-- Opening Marker --

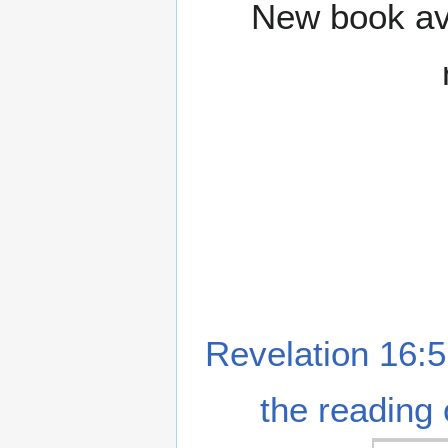
New book ava
Revelation 16:5
the reading 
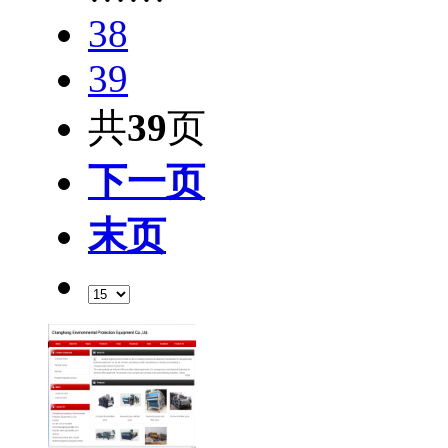
38
39
共
39
页
下一页
末页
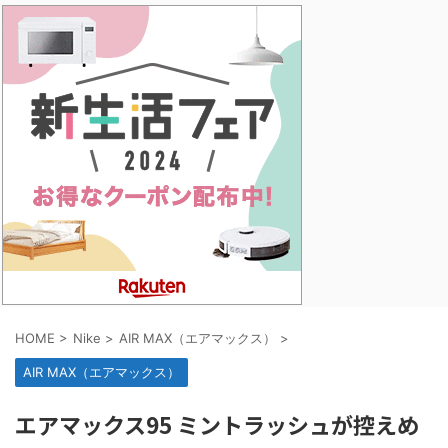
HOME
>
Nike
>
AIR MAX（エアマックス）
>
AIR MAX（エアマックス）
エアマックス95 ミントラッシュが控えめ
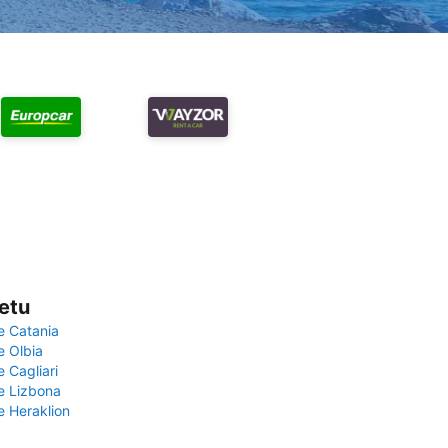
vetu
e Catania
e Olbia
e Cagliari
če Lizbona
e Heraklion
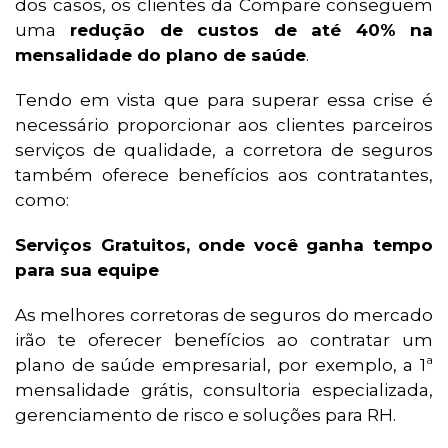
dos casos, os clientes da Compare conseguem
uma
redução de custos de até 40% na
mensalidade do plano de saúde
.
Tendo em vista que para superar essa crise é
necessário proporcionar aos clientes parceiros
serviços de qualidade, a corretora de seguros
também oferece benefícios aos contratantes,
como:
Serviços Gratuitos, onde você ganha tempo
para sua equipe
As melhores corretoras de seguros do mercado
irão te oferecer benefícios ao contratar um
plano de saúde empresarial, por exemplo, a 1ª
mensalidade grátis, consultoria especializada,
gerenciamento de risco e soluções para RH.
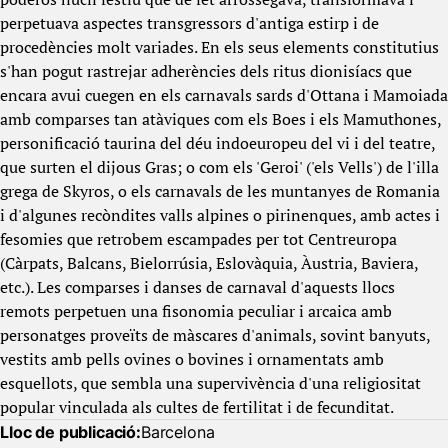
perpetuava aspectes transgressors d'antiga estirp i de
procedències molt variades. En els seus elements constitutius
s'han pogut rastrejar adherències dels ritus dionisíacs que
encara avui cuegen en els carnavals sards d'Ottana i Mamoiada
amb comparses tan atàviques com els Boes i els Mamuthones,
personificació taurina del déu indoeuropeu del vi i del teatre,
que surten el dijous Gras; o com els 'Geroi' ('els Vells') de l'illa
grega de Skyros, o els carnavals de les muntanyes de Romania
i d'algunes recòndites valls alpines o pirinenques, amb actes i
fesomies que retrobem escampades per tot Centreuropa
(Càrpats, Balcans, Bielorrúsia, Eslovàquia, Àustria, Baviera,
etc.). Les comparses i danses de carnaval d'aquests llocs
remots perpetuen una fisonomia peculiar i arcaica amb
personatges proveïts de màscares d'animals, sovint banyuts,
vestits amb pells ovines o bovines i ornamentats amb
esquellots, que sembla una supervivència d'una religiositat
popular vinculada als cultes de fertilitat i de fecunditat.
Lloc de publicació:
Barcelona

-- Closing Marker --

Leaving the pictures out, set down all of the data again exactly.

New book ava
Revelation 16:5
the reading 
38
39
共
39
页
下一页
末页
HOME
>
Nike
>
AIR MAX（エアマックス）
>
AIR MAX（エアマックス）
エアマックス95 ミントラッシュが控えめ
vetu
e Catania
e Olbia
e Cagliari
če Lizbona
e Heraklion
dos casos, os clientes da Compare conseguem
uma
redução de custos de até 40% na
mensalidade do plano de saúde
.
Tendo em vista que para superar essa crise é
necessário proporcionar aos clientes parceiros
serviços de qualidade, a corretora de seguros
também oferece benefícios aos contratantes,
como:
Serviços Gratuitos, onde você ganha tempo
para sua equipe
As melhores corretoras de seguros do mercado
irão te oferecer benefícios ao contratar um
plano de saúde empresarial, por exemplo, a 1ª
mensalidade grátis, consultoria especializada,
gerenciamento de risco e soluções para RH.
perpetuava aspectes transgressors d'antiga estirp i de
procedències molt variades. En els seus elements constitutius
s'han pogut rastrejar adherències dels ritus dionisíacs que
encara avui cuegen en els carnavals sards d'Ottana i Mamoiada
amb comparses tan atàviques com els Boes i els Mamuthones,
personificació taurina del déu indoeuropeu del vi i del teatre,
que surten el dijous Gras; o com els 'Geroi' ('els Vells') de l'illa
grega de Skyros, o els carnavals de les muntanyes de Romania
i d'algunes recòndites valls alpines o pirinenques, amb actes i
fesomies que retrobem escampades per tot Centreuropa
(Càrpats, Balcans, Bielorrúsia, Eslovàquia, Àustria, Baviera,
etc.). Les comparses i danses de carnaval d'aquests llocs
remots perpetuen una fisonomia peculiar i arcaica amb
personatges proveïts de màscares d'animals, sovint banyuts,
vestits amb pells ovines o bovines i ornamentats amb
esquellots, que sembla una supervivència d'una religiositat
popular vinculada als cultes de fertilitat i de fecunditat.
Lloc de publicació:
Barcelona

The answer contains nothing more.